▶ [Exercise details]
Starting at the line below with "- [✓] Development environment configuration" and stopping at the line with "- Implemented actual API calls", please print each line exactly, those two included, and skip every picture.

───── Data records ─────

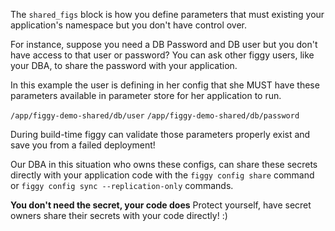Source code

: The `shared_figs` block is how you define parameters that must existing your application's namespace but 
you don't have control over. 

For instance, suppose you need a DB Password and DB user but you don't have access to that user or password? You can 
ask other figgy users, like your DBA, to share the password with your application.

In this example the user is defining in her config that she MUST have these parameters available in parameter store for
her application to run.

`/app/figgy-demo-shared/db/user`
`/app/figgy-demo-shared/db/password`

During build-time figgy can validate those parameters properly exist and save you from a failed deployment!

Our DBA in this situation who owns these configs, can share these secrets directly with your application code with the
`figgy config share` command or `figgy config sync --replication-only` commands. 

**You don't need the secret, your code does** Protect yourself, have secret owners share their secrets with your code
directly! :)
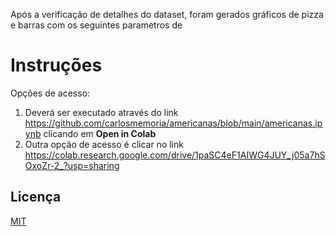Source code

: 


Após a verificação de detalhes do dataset, foram gerados gráficos de pizza e barras com os seguintes parametros de 

# Instruções

Opções de acesso: 
1. Deverá ser executado através do link https://github.com/carlosmemoria/americanas/blob/main/americanas.ipynb clicando em **Open in Colab**
2. Outra opção de acesso é clicar no link https://colab.research.google.com/drive/1paSC4eF1AIWG4JUY_j05a7hSOxoZr-2_?usp=sharing


## Licença
[MIT](https://choosealicense.com/licenses/mit/)
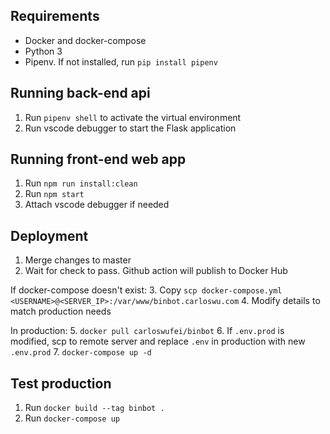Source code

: ## Requirements
 
- Docker and docker-compose
- Python 3
- Pipenv. If not installed, run `pip install pipenv`

## Running back-end api

1. Run `pipenv shell` to activate the virtual environment
2. Run vscode debugger to start the Flask application

## Running front-end web app

1. Run `npm run install:clean`
2. Run `npm start`
3. Attach vscode debugger if needed

## Deployment

1. Merge changes to master
2. Wait for check to pass. Github action will publish to Docker Hub

If docker-compose doesn't exist:
3. Copy `scp docker-compose.yml <USERNAME>@<SERVER_IP>:/var/www/binbot.carloswu.com`
4. Modify details to match production needs

In production:
5. `docker pull carloswufei/binbot`
6. If `.env.prod` is modified, scp to remote server and replace `.env` in production with new `.env.prod`
7. `docker-compose up -d`

## Test production

1. Run `docker build --tag binbot .`
2. Run `docker-compose up`

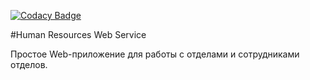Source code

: [![Codacy Badge](https://app.codacy.com/project/badge/Grade/34642fbf658c40c99fb8b5c4bb4de721)](https://www.codacy.com/manual/AlexeyKorban/human-resources-web?utm_source=github.com&amp;utm_medium=referral&amp;utm_content=AlexeyK87/human-resources-web&amp;utm_campaign=Badge_Grade)

#Human Resources Web Service

Простое Web-приложение для работы с отделами и сотрудниками отделов.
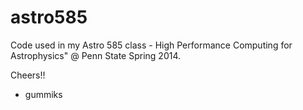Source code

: astro585
========

Code used in my Astro 585 class - High Performance Computing for Astrophysics" @ Penn State Spring 2014.


Cheers!!
- gummiks
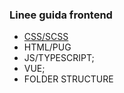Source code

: ### Linee guida frontend

* [CSS/SCSS](https://github.com/MarcoCilona/GuideLines.git/blob/master/Style/index.md)
* HTML/PUG
* JS/TYPESCRIPT;
* VUE;
* FOLDER STRUCTURE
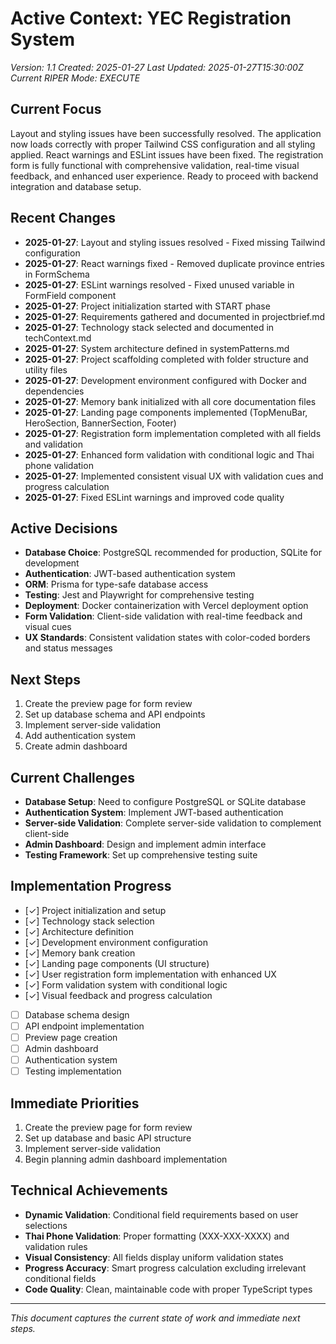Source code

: # Active Context: YEC Registration System
*Version: 1.1*
*Created: 2025-01-27*
*Last Updated: 2025-01-27T15:30:00Z*
*Current RIPER Mode: EXECUTE*

## Current Focus
Layout and styling issues have been successfully resolved. The application now loads correctly with proper Tailwind CSS configuration and all styling applied. React warnings and ESLint issues have been fixed. The registration form is fully functional with comprehensive validation, real-time visual feedback, and enhanced user experience. Ready to proceed with backend integration and database setup.

## Recent Changes
- **2025-01-27**: Layout and styling issues resolved - Fixed missing Tailwind configuration
- **2025-01-27**: React warnings fixed - Removed duplicate province entries in FormSchema
- **2025-01-27**: ESLint warnings resolved - Fixed unused variable in FormField component
- **2025-01-27**: Project initialization started with START phase
- **2025-01-27**: Requirements gathered and documented in projectbrief.md
- **2025-01-27**: Technology stack selected and documented in techContext.md
- **2025-01-27**: System architecture defined in systemPatterns.md
- **2025-01-27**: Project scaffolding completed with folder structure and utility files
- **2025-01-27**: Development environment configured with Docker and dependencies
- **2025-01-27**: Memory bank initialized with all core documentation files
- **2025-01-27**: Landing page components implemented (TopMenuBar, HeroSection, BannerSection, Footer)
- **2025-01-27**: Registration form implementation completed with all fields and validation
- **2025-01-27**: Enhanced form validation with conditional logic and Thai phone validation
- **2025-01-27**: Implemented consistent visual UX with validation cues and progress calculation
- **2025-01-27**: Fixed ESLint warnings and improved code quality

## Active Decisions
- **Database Choice**: PostgreSQL recommended for production, SQLite for development
- **Authentication**: JWT-based authentication system
- **ORM**: Prisma for type-safe database access
- **Testing**: Jest and Playwright for comprehensive testing
- **Deployment**: Docker containerization with Vercel deployment option
- **Form Validation**: Client-side validation with real-time feedback and visual cues
- **UX Standards**: Consistent validation states with color-coded borders and status messages

## Next Steps
1. Create the preview page for form review
2. Set up database schema and API endpoints
3. Implement server-side validation
4. Add authentication system
5. Create admin dashboard

## Current Challenges
- **Database Setup**: Need to configure PostgreSQL or SQLite database
- **Authentication System**: Implement JWT-based authentication
- **Server-side Validation**: Complete server-side validation to complement client-side
- **Admin Dashboard**: Design and implement admin interface
- **Testing Framework**: Set up comprehensive testing suite

## Implementation Progress
- [✓] Project initialization and setup
- [✓] Technology stack selection
- [✓] Architecture definition
- [✓] Development environment configuration
- [✓] Memory bank creation
- [✓] Landing page components (UI structure)
- [✓] User registration form implementation with enhanced UX
- [✓] Form validation system with conditional logic
- [✓] Visual feedback and progress calculation
- [ ] Database schema design
- [ ] API endpoint implementation
- [ ] Preview page creation
- [ ] Admin dashboard
- [ ] Authentication system
- [ ] Testing implementation

## Immediate Priorities
1. Create the preview page for form review
2. Set up database and basic API structure
3. Implement server-side validation
4. Begin planning admin dashboard implementation

## Technical Achievements
- **Dynamic Validation**: Conditional field requirements based on user selections
- **Thai Phone Validation**: Proper formatting (XXX-XXX-XXXX) and validation rules
- **Visual Consistency**: All fields display uniform validation states
- **Progress Accuracy**: Smart progress calculation excluding irrelevant conditional fields
- **Code Quality**: Clean, maintainable code with proper TypeScript types

---

*This document captures the current state of work and immediate next steps.* 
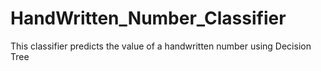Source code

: # HandWritten_Number_Classifier
 This classifier predicts the value of a handwritten number using Decision Tree
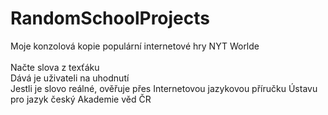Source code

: # RandomSchoolProjects
Moje konzolová kopie populární internetové hry NYT Worlde\
\
Načte slova z texťáku\
Dává je uživateli na uhodnutí\
Jestli je slovo reálné, ověřuje přes Internetovou jazykovou příručku Ústavu pro jazyk český Akademie věd ČR
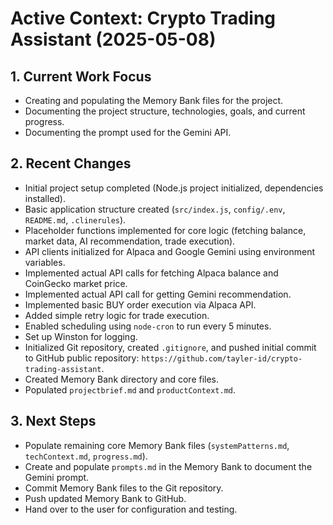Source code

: # Active Context: Crypto Trading Assistant (2025-05-08)

## 1. Current Work Focus

- Creating and populating the Memory Bank files for the project.
- Documenting the project structure, technologies, goals, and current progress.
- Documenting the prompt used for the Gemini API.

## 2. Recent Changes

- Initial project setup completed (Node.js project initialized, dependencies installed).
- Basic application structure created (`src/index.js`, `config/.env`, `README.md`, `.clinerules`).
- Placeholder functions implemented for core logic (fetching balance, market data, AI recommendation, trade execution).
- API clients initialized for Alpaca and Google Gemini using environment variables.
- Implemented actual API calls for fetching Alpaca balance and CoinGecko market price.
- Implemented actual API call for getting Gemini recommendation.
- Implemented basic BUY order execution via Alpaca API.
- Added simple retry logic for trade execution.
- Enabled scheduling using `node-cron` to run every 5 minutes.
- Set up Winston for logging.
- Initialized Git repository, created `.gitignore`, and pushed initial commit to GitHub public repository: `https://github.com/tayler-id/crypto-trading-assistant`.
- Created Memory Bank directory and core files.
- Populated `projectbrief.md` and `productContext.md`.

## 3. Next Steps

- Populate remaining core Memory Bank files (`systemPatterns.md`, `techContext.md`, `progress.md`).
- Create and populate `prompts.md` in the Memory Bank to document the Gemini prompt.
- Commit Memory Bank files to the Git repository.
- Push updated Memory Bank to GitHub.
- Hand over to the user for configuration and testing.
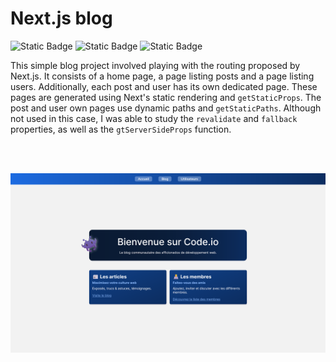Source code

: # Next.js blog

<div>
<img alt="Static Badge" src="https://img.shields.io/badge/Next-black">
<img alt="Static Badge" src="https://img.shields.io/badge/React-61dafb">
<img alt="Static Badge" src="https://img.shields.io/badge/TypeScript-3178c6">
</div>

This simple blog project involved playing with the routing proposed by Next.js. It consists of a home page, a page listing posts and a page listing users. Additionally, each post and user has its own dedicated page. These pages are generated using Next's static rendering and `getStaticProps`. The post and user own pages use dynamic paths and `getStaticPaths`. Although not used in this case, I was able to study the `revalidate` and `fallback` properties, as well as the `gtServerSideProps` function. 

<br/><br/>

<p align="center">
  <img src="public/assets/README/Screenshot_homepage.png" alt="Screenshot of the homepage" width="600"/>
</p>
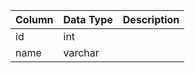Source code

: | Column | Data Type | Description |
| ------ | --------- | ----------- |
| id     | int       |             |
| name   | varchar   |             |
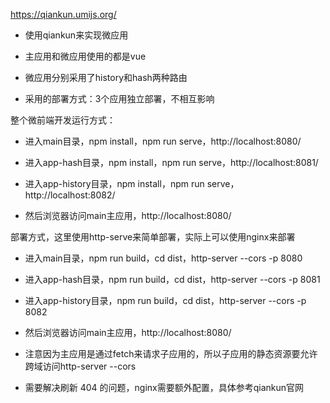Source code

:https://qiankun.umijs.org/

* 使用qiankun来实现微应用

* 主应用和微应用使用的都是vue

* 微应用分别采用了history和hash两种路由

* 采用的部署方式：3个应用独立部署，不相互影响

整个微前端开发运行方式：

* 进入main目录，npm install，npm run serve，http://localhost:8080/

* 进入app-hash目录，npm install，npm run serve，http://localhost:8081/

* 进入app-history目录，npm install，npm run serve，http://localhost:8082/

* 然后浏览器访问main主应用，http://localhost:8080/

部署方式，这里使用http-serve来简单部署，实际上可以使用nginx来部署

* 进入main目录，npm run build，cd dist，http-server --cors -p 8080

* 进入app-hash目录，npm run build，cd dist，http-server --cors -p 8081

* 进入app-history目录，npm run build，cd dist，http-server --cors -p 8082

* 然后浏览器访问main主应用，http://localhost:8080/

* 注意因为主应用是通过fetch来请求子应用的，所以子应用的静态资源要允许跨域访问http-server --cors

* 需要解决刷新 404 的问题，nginx需要额外配置，具体参考qiankun官网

─────

▶ [Task response]
- [✓] Development environment configuration
- [✓] Memory bank creation
- [✓] Landing page components (UI structure)
- [✓] User registration form implementation with enhanced UX
- [✓] Form validation system with conditional logic
- [✓] Visual feedback and progress calculation
- [ ] Database schema design
- [ ] API endpoint implementation
- [ ] Preview page creation
- [ ] Admin dashboard
- [ ] Authentication system
- [ ] Testing implementation

## Immediate Priorities
1. Create the preview page for form review
2. Set up database and basic API structure
3. Implement server-side validation
4. Begin planning admin dashboard implementation

## Technical Achievements
- **Dynamic Validation**: Conditional field requirements based on user selections
- **Thai Phone Validation**: Proper formatting (XXX-XXX-XXXX) and validation rules
- **Visual Consistency**: All fields display uniform validation states
- **Progress Accuracy**: Smart progress calculation excluding irrelevant conditional fields
- **Code Quality**: Clean, maintainable code with proper TypeScript types

---

*This document captures the current state of work and immediate next steps.* 
Source code

: # HandWritten_Number_Classifier
 This classifier predicts the value of a handwritten number using Decision Tree
Source code

: # RandomSchoolProjects
Moje konzolová kopie populární internetové hry NYT Worlde\
\
Načte slova z texťáku\
Dává je uživateli na uhodnutí\
Jestli je slovo reálné, ověřuje přes Internetovou jazykovou příručku Ústavu pro jazyk český Akademie věd ČR
Source code

: # Active Context: Crypto Trading Assistant (2025-05-08)

## 1. Current Work Focus

- Creating and populating the Memory Bank files for the project.
- Documenting the project structure, technologies, goals, and current progress.
- Documenting the prompt used for the Gemini API.

## 2. Recent Changes

- Initial project setup completed (Node.js project initialized, dependencies installed).
- Basic application structure created (`src/index.js`, `config/.env`, `README.md`, `.clinerules`).
- Placeholder functions implemented for core logic (fetching balance, market data, AI recommendation, trade execution).
- API clients initialized for Alpaca and Google Gemini using environment variables.
- Implemented actual API calls for fetching Alpaca balance and CoinGecko market price.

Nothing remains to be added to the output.